- _Exercise description_
Please turn every line of the entries below into a JSON list of strings, one string per line, with blank lines dropped. Leave the pictures out of the list.

- _Provided information_
######

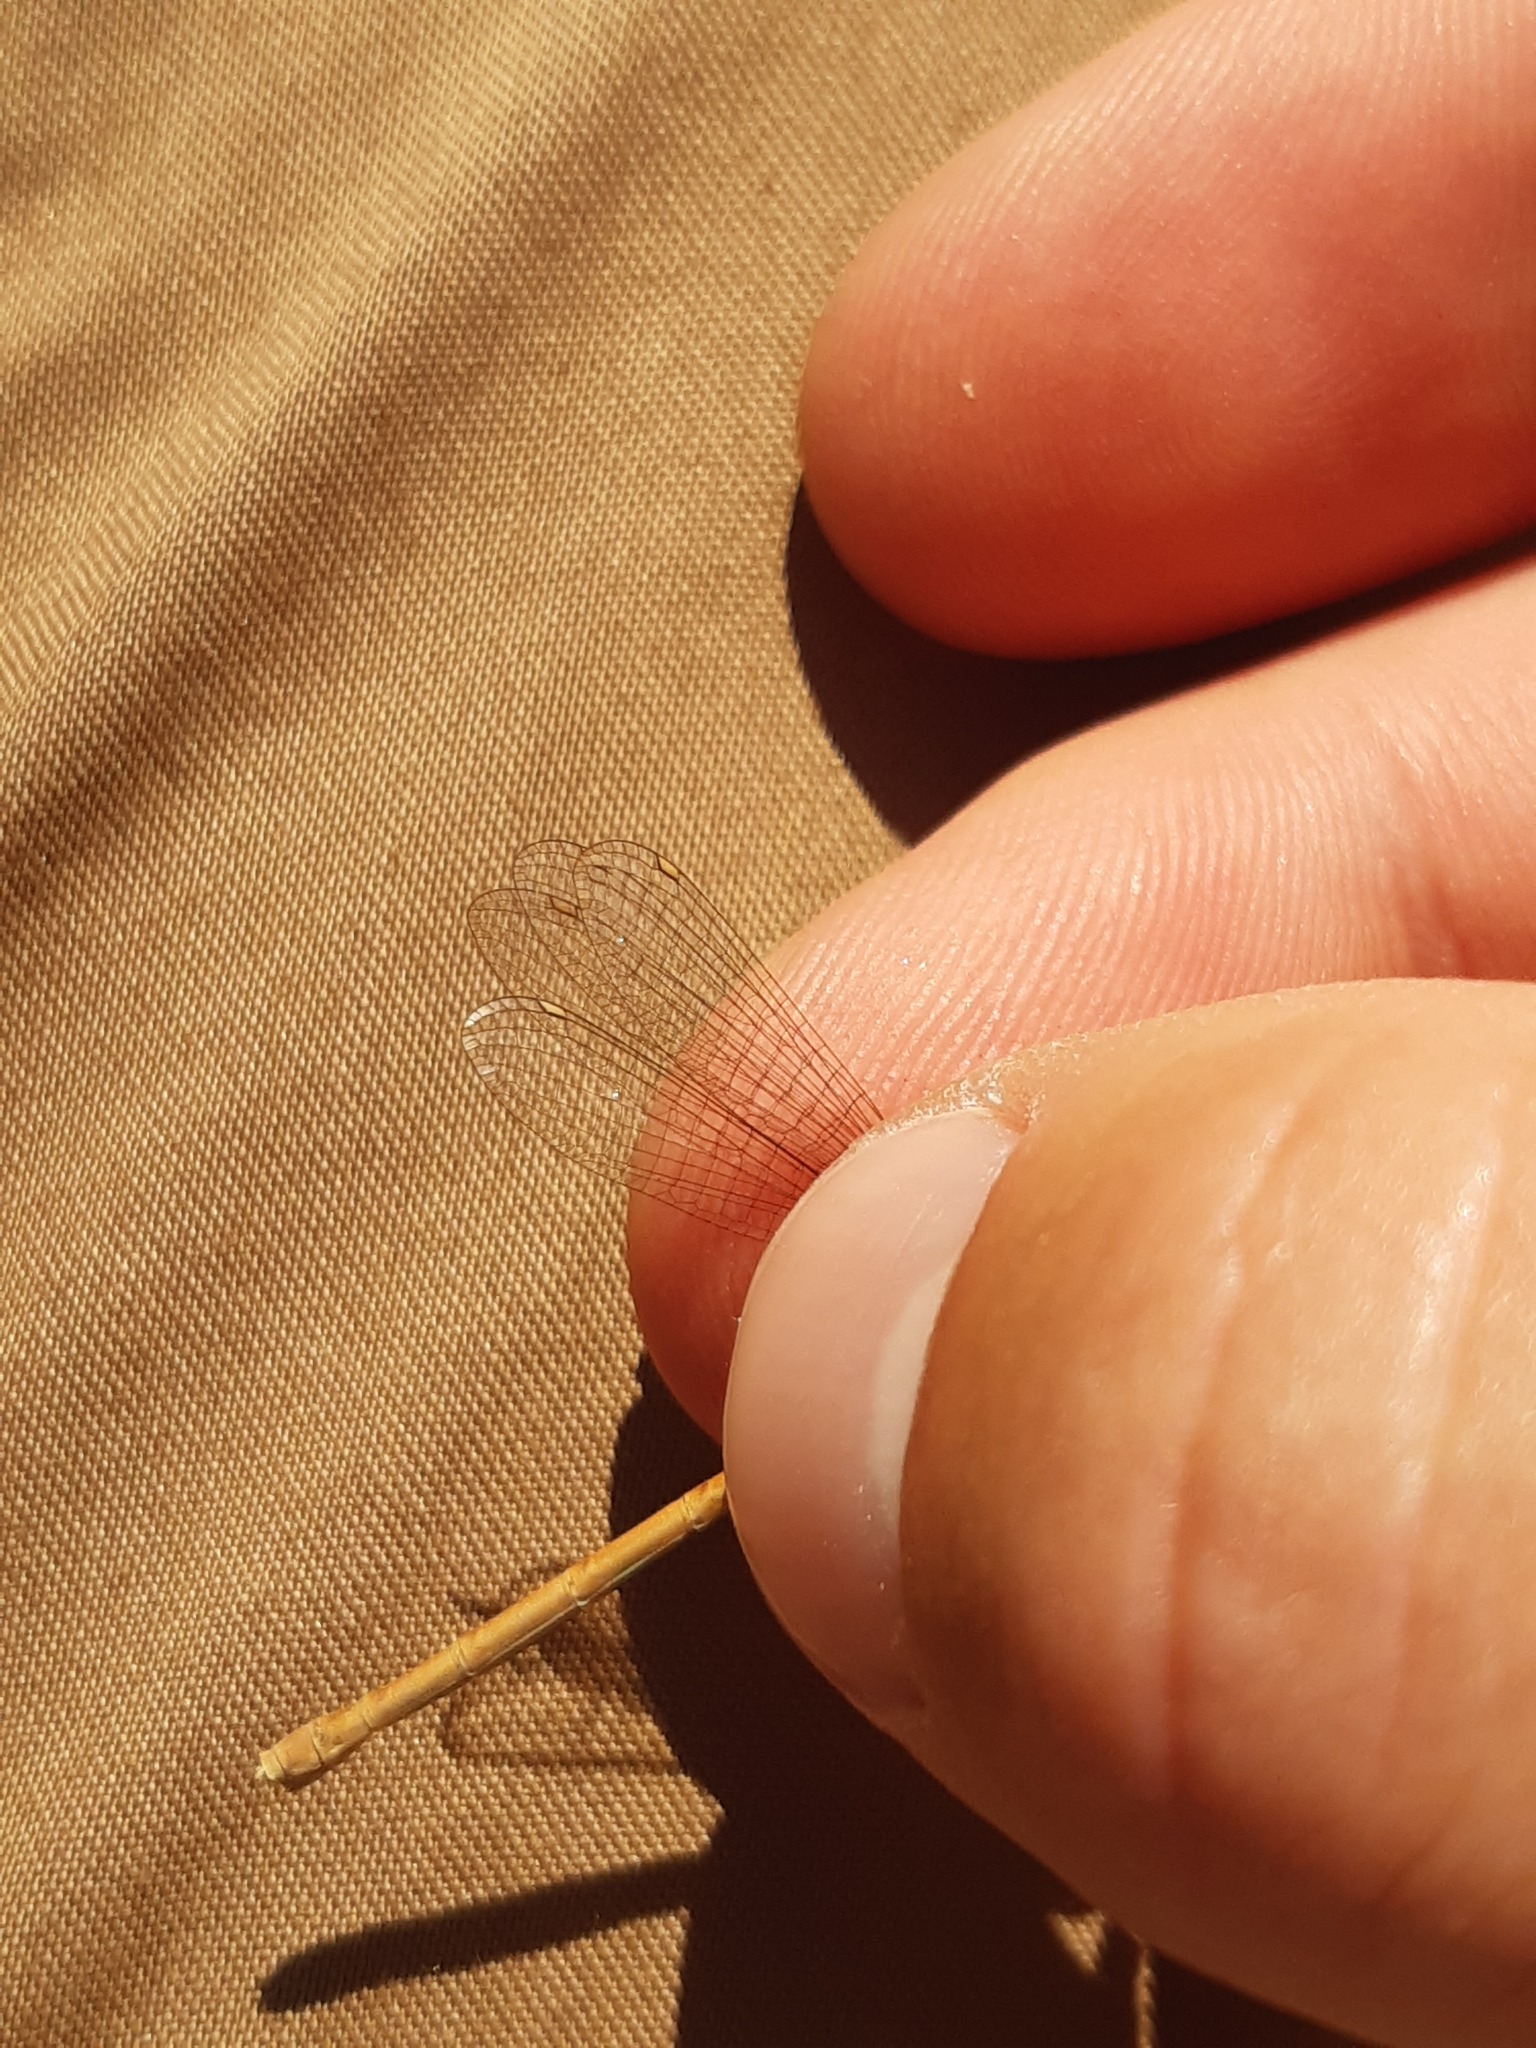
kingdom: Animalia
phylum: Arthropoda
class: Insecta
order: Odonata
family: Platycnemididae
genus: Platycnemis
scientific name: Platycnemis acutipennis
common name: Orange featherleg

######

- _Solution for this task_
[
  "kingdom: Animalia",
  "phylum: Arthropoda",
  "class: Insecta",
  "order: Odonata",
  "family: Platycnemididae",
  "genus: Platycnemis",
  "scientific name: Platycnemis acutipennis",
  "common name: Orange featherleg"
]